The WHY in Action
Tools can be used for many purposes. With a hammer, for example, we can simply hang a picture or we can build a whole house. Our WHY is an equally versatile tool, with applications both narrow and broad. We can use it to ace an interview or inspire our team. An entrepreneur can use it to guide a single new venture or to direct their entire organization. A company can use it to inspire a marketing campaign or to transform its corporate culture. One tool, many uses.
Another way to think of the WHY is as a piece of a jigsaw puzzle. When you know what your piece looks like, it’s much easier to see where it fits or doesn’t fit. Decisions can be made more quickly and with greater certainty. And when others can see your piece, they can see whether it fits with theirs. If it does, that’s when the image starts to take shape. In the real world, that looks like a team coming together to advance a common vision.
Finding the Right Fit
There are two ways to build a career or a business. We can go through life hunting and pecking, looking for opportunities or customers, hoping that something connects. Or we can go through life with intention, knowing what our piece looks like, knowing our WHY, and going straight to the places we fit.
It was break time for a group of senior TV execs going through the WHY Discovery process for their company. As everyone else made a beeline for the coffee, Susan, the HR director, walked over to her colleague Jim. “I don’t think we should hire him,” she said. For several weeks, Susan and Jim had been debating whether or not to hire a candidate for a critical position. They had conducted a wide search and narrowed down their short list to just one person. On paper, he looked great. He had all the boxes checked. But something just didn’t feel right. “I didn’t know what the problem was before,” Susan said. “But now it’s so clear." Jim finished her thought. “He doesn’t believe what we believe.”
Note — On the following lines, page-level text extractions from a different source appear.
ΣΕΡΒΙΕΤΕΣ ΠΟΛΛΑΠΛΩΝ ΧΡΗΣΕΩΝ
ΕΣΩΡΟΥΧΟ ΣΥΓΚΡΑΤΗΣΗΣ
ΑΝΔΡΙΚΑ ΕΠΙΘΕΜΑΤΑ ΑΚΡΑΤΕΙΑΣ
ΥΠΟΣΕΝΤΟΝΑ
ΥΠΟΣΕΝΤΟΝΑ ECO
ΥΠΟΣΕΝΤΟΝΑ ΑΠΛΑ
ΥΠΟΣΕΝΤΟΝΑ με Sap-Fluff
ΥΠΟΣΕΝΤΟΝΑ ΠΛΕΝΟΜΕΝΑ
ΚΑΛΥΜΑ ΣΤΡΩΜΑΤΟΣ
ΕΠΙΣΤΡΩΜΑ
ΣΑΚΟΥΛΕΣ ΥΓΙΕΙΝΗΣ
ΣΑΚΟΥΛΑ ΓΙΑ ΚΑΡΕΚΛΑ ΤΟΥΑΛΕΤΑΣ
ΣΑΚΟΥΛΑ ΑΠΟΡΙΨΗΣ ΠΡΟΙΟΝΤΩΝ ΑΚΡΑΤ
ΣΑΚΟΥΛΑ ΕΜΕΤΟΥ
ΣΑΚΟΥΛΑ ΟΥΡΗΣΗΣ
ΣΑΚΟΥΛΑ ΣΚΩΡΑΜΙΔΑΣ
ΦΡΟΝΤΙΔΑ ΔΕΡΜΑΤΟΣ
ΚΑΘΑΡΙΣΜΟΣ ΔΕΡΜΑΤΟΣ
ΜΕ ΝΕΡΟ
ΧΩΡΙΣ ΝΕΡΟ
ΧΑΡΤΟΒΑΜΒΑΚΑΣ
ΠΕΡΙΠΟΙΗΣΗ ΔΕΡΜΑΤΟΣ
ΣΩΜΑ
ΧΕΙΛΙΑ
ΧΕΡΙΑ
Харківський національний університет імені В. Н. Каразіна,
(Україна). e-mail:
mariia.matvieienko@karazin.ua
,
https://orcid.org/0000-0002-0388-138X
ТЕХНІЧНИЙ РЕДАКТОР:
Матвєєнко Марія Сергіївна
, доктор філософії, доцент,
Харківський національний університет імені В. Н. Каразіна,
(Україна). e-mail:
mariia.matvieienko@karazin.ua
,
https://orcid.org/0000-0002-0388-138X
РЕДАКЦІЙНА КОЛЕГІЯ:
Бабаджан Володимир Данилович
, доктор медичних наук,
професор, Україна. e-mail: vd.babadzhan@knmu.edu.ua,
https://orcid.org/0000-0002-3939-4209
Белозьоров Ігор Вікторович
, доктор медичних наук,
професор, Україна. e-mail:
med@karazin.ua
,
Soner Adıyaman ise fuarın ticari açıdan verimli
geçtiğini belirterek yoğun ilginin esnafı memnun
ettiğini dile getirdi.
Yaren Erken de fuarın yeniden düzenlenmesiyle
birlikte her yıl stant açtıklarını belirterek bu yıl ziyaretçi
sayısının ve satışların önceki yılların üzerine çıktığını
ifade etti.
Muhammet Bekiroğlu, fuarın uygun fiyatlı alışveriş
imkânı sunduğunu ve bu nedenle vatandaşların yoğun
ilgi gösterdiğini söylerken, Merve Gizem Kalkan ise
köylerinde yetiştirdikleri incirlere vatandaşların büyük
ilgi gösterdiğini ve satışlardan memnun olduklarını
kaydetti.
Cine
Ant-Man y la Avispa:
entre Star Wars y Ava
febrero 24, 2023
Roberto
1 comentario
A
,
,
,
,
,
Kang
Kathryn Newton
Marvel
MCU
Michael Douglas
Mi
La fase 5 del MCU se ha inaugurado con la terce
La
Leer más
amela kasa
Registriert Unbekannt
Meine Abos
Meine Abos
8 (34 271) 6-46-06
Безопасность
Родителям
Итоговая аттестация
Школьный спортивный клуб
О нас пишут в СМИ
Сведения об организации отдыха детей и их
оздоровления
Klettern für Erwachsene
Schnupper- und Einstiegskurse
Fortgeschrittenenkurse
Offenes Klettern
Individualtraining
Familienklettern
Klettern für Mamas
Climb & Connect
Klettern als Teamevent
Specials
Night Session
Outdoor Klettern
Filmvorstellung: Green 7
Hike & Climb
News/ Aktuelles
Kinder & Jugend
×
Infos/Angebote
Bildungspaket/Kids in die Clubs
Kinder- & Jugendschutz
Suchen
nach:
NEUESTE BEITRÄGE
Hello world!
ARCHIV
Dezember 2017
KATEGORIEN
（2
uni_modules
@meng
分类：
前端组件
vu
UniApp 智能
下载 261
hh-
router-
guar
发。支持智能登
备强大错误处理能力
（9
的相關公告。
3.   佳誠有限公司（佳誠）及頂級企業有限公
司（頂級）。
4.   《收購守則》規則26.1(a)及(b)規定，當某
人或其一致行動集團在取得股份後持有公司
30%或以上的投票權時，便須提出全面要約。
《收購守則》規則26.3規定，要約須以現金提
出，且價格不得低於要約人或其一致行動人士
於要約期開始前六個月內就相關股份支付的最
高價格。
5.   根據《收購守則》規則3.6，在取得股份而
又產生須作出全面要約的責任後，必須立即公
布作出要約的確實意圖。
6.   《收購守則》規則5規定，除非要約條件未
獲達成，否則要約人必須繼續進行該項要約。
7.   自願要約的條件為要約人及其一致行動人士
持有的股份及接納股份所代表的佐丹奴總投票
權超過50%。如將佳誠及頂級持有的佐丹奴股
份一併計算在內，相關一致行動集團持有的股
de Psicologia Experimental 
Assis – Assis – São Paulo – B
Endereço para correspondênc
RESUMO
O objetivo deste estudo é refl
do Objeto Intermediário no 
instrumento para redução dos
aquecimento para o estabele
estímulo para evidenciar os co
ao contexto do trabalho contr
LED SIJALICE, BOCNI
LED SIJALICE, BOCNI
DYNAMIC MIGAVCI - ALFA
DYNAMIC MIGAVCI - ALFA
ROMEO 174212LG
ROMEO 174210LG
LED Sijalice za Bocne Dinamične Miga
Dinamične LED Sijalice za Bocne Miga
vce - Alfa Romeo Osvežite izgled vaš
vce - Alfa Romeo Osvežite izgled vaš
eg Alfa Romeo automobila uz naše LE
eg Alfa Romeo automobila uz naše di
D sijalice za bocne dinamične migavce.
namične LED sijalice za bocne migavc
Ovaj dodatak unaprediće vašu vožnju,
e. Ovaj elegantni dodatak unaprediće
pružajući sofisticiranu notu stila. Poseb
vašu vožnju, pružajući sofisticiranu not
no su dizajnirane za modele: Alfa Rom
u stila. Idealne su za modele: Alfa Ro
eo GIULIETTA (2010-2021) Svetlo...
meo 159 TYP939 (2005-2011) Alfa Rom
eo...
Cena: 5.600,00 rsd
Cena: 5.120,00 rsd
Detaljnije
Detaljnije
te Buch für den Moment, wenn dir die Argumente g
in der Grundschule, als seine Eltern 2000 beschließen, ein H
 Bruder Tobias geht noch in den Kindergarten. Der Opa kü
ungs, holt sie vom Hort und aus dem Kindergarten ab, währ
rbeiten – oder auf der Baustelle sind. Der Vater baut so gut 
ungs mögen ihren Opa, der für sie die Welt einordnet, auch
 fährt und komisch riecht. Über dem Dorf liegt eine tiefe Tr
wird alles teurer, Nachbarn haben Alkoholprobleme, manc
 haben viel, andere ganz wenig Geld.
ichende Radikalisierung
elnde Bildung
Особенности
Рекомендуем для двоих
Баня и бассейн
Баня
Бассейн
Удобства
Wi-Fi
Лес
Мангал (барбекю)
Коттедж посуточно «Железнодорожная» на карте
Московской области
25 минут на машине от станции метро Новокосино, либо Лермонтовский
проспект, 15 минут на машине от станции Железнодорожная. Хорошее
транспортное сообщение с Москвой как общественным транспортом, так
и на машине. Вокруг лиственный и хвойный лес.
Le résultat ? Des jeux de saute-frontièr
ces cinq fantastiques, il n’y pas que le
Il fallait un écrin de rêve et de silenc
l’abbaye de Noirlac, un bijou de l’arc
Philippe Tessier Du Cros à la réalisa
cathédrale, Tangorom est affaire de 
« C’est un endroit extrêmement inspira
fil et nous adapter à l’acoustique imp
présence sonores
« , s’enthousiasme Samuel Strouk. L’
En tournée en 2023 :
Thanks to the WHY Discovery process, Susan and Jim had experienced the same epiphany. The candidate in question had all the right qualifications, but he was missing something incredibly important. He couldn’t champion their WHY. He was up for a key role and leaving the position empty for another few months would absolutely hurt the company. But they resolved then and there, right next to the snack table, that regardless of any short-term pain they might suffer, they would keep looking until they found someone who could do the job and would be the right fit for their company.
Putting Words to your WHY
It’s easier to hire someone based on their résumé. It’s harder to hire someone for their cultural fit. The reason is pretty obvious. We usually hire because we have a job that needs to be done. We look at the résumé to see if the candidate has the skills and experience to do that job. Facts are involved. For better or for worse, hiring for cultural fit is usually less about facts and more about how it feels. Irresponsible executives will ignore that feeling (a.k.a. their gut) whereas good executives will listen to it. The problem is, it’s still a feeling.
In the case of the TV executives, their gut feeling that the candidate was wrong for their company, even though his skills were right, was strong enough to cause them concern. But their inability to articulate why they felt he was wrong kept them from using their gut feeling as the basis for making the decision. This happens to the best of us—when all signs say “go,” yet our gut is telling us to hold back. It’s because we are about to make a decision that’s out of alignment with our values and beliefs. As soon as a company’s WHY is put into words, the culture becomes a little more tangible and the right decision becomes clear immediately.
It would be nice if business was purely science, but it isn’t. While some parts of a business are predictable, tangible and easy to measure (think profit, revenues and expenses), the fact is, there are huge parts of a business that are unpredictable, intangible and hard to measure (think vision, inspiration, trust ... and hiring someone to fit the culture). It’s not that we don’t understand the value of the intangibles; it’s that we have trouble explaining what that value is. Sometimes the intangible values are abandoned because the internal or external pressure to “make the numbers” overwhelms concerns about the company’s long-term well being. Or sometimes intangibles get ignored because we lack the ability to fully grasp or explain them, to have the patience to nurture them or to know which yardstick would accurately measure them. If we had the right tools to manage the intangibles, we’d probably give them more attention.
The opportunity is not to discover the perfect company for ourselves. The opportunity is to build the perfect company for each other.
Tools help us keep track of inventory inside a company, but what tool can help us gauge the cultural fit of a potential employee? We can easily calculate profit by deducting our expenses from our income, but how do we accurately measure the discretionary effort of our workforce? We can know a customer’s purchase history, but how do we know if they trust the company? Having no answers to these questions is the reason too many companies hire for skills before fit, talk about culture but don’t know how to build it and fail to create deep, human connections with their employees and customers.
The WHY is a tool that can bring clarity to that which is fuzzy and make tangible that which is abstract. Used properly, it can be used to hire, to develop strategies and to communicate more clearly (internally and externally). The WHY can help set a vision to inspire people. The WHY can guide us to act with purpose, on purpose.